For the third consecutive year, Dr. Tucker served as field educator for the legal clinics practicum at the University Of Miami Law School. This continues to be an exciting collaboration between the two schools. The social work students work closely with the law students and supervising attorneys who work in the Immigration Law Clinic and the Children and Youth Law Clinic. The Barry social work students provide case management and therapeutic services to the clients served by those clinics. Dr. Tucker provides clinical supervision and, with his background in law, is also able to help the students navigate the legal professional environment. In addition, Dr. Tucker’s interest include incorporating mindfulness into her services. Dr. Tucker has practiced mindfulness for many years. He incorporates this practice into his teaching, service, and scholarship.
Collaborative Work: Mindfulness-based practices in Social Work
Ms. Williams and Dr. Tucker developed and delivered the first Post-Master’s Certificate in Mindfulness Therapeutic Practice, an experiential, 4-day program that focuses on integrating mindfulness into clinical work with clients. This certificate program is offered by the School of Social Work every semester.
In summer, 2014, Ms. Williams presented with PhD colleague, Ms. Dunja Pacirski, and Dr. Ed Tucker, assistant professor in the school of social work, at the National Association of Social Worker’s Florida 2014 state conference a workshop titled, “Creative Mindfulness: Where East Meets West- Integrating Mindfulness into Personal and Professional Practice”.

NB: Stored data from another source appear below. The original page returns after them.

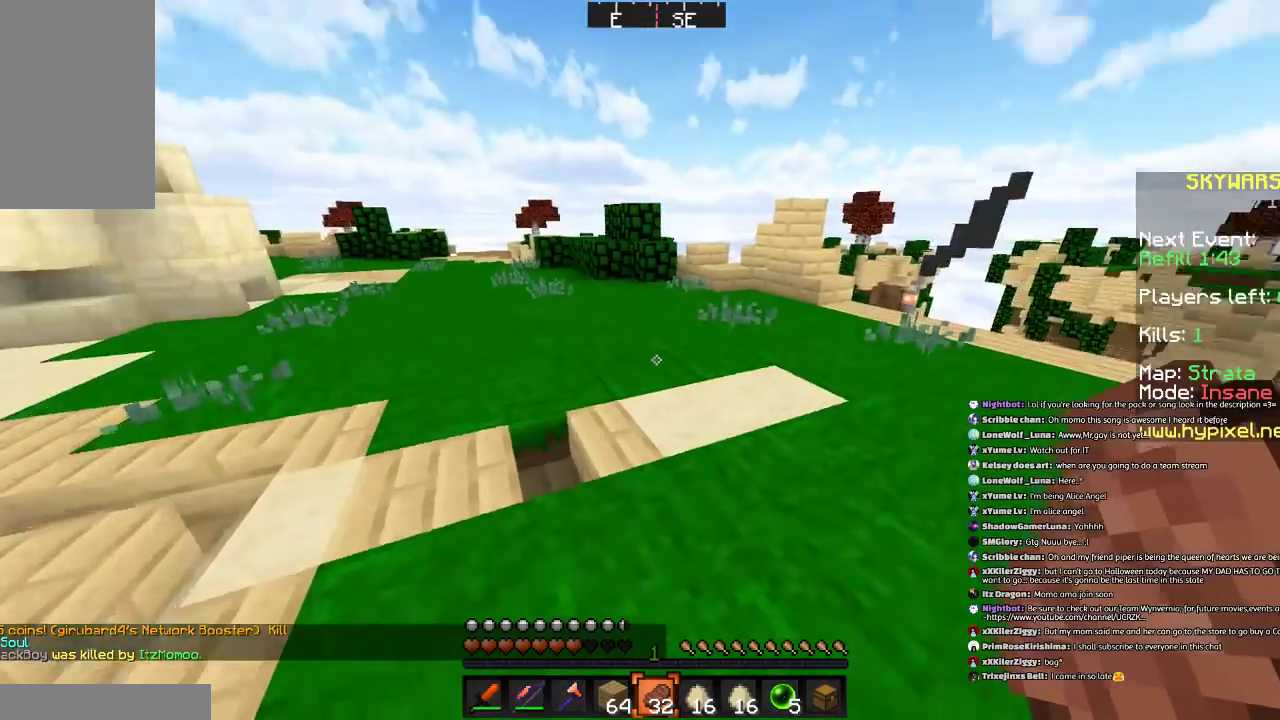
Gameplay with keyboard and mouse; each line is a JSON object with the keys and mouse buttons held at the frame after it. "events" lists presses ("down") and releases ("up") of "a", "d", "s", "space", "w", "mouse_left" and "mouse_right" between this image and that frame as [ms after this image, input, new state], when the widget could be followed in between. "mouse_left", "mouse_right" = the "left", "right" buttons of the "mouse" list. No other keys are recorded. Fast repeated clicks can show as one long hold. Mouse movement is not recorded.
{"keys": ["w"], "mouse": [], "events": [[200, "w", "down"]]}
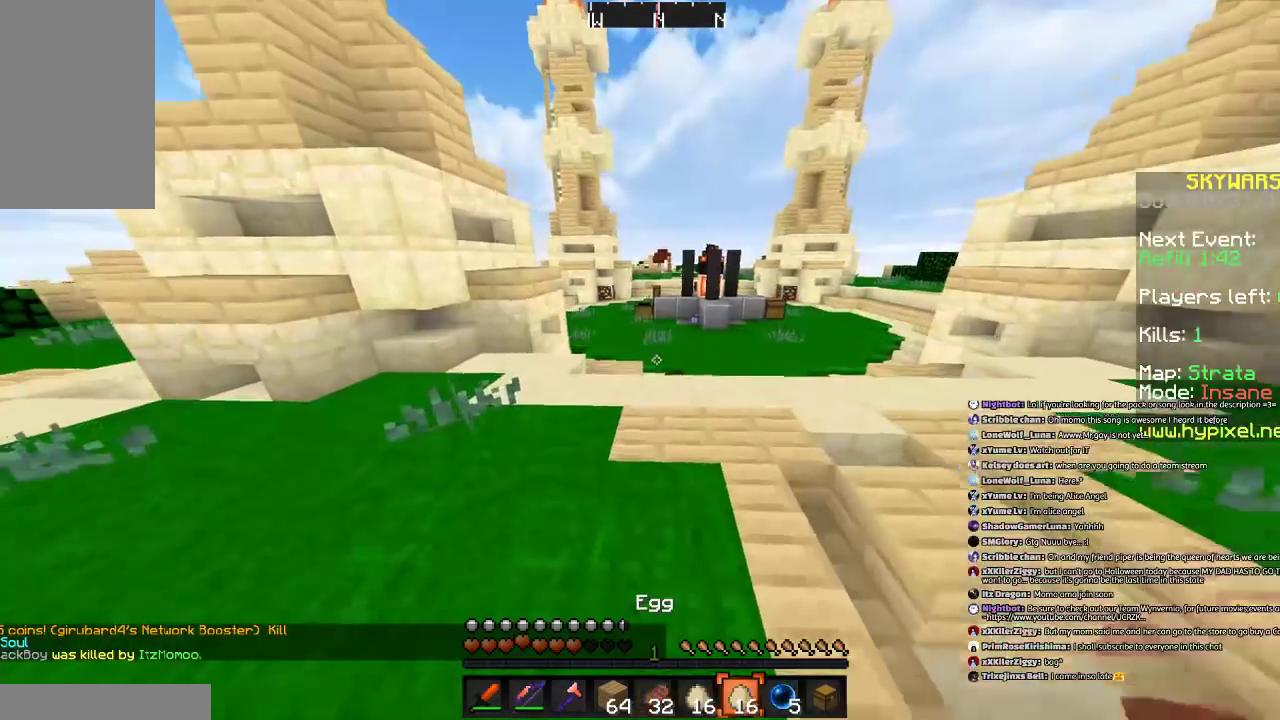
{"keys": ["w"], "mouse": [], "events": [[101, "space", "down"], [134, "a", "down"], [201, "a", "up"], [301, "space", "up"]]}
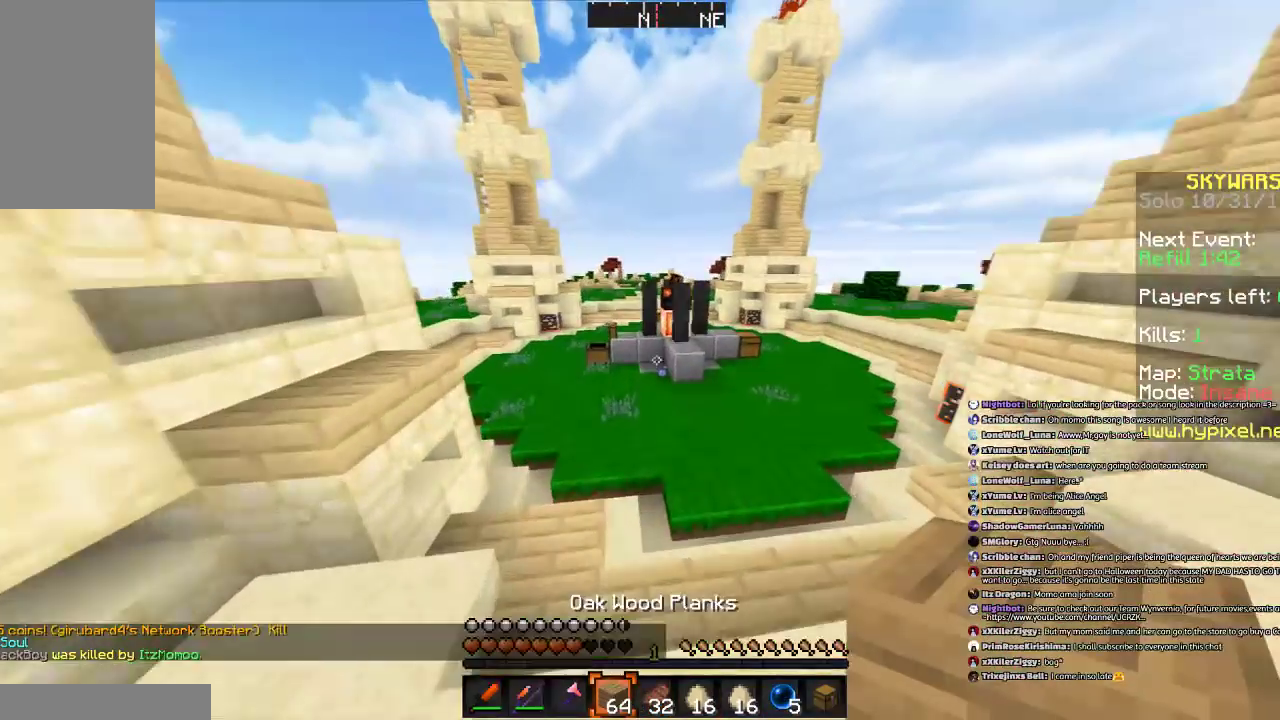
{"keys": ["w"], "mouse": [], "events": [[133, "space", "down"], [434, "space", "up"]]}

In fall of 2014, Ms. Williams and Dr. Tucker presented to members of the DCF Leadership Academy on “Promoting Self-Regulation and Wellness”, which addressed resiliency and wellness strengthening through mindfulness. In addition, Dr. Tucker and Ms. Williams also began researching mindfulness practices with high school students and currently serve as consultants for an organization in Palm Beach County that utilizes yoga as a health and wellness program in high schools. In October, 2015, Dr. Tucker and Ms. Williams will co-present, “Mindfulness and the Implicit Curriculum; Teaching Strategies for Self-Care” at the Council on Social Work Education’s Annual Program Meeting in Denver, Colorado.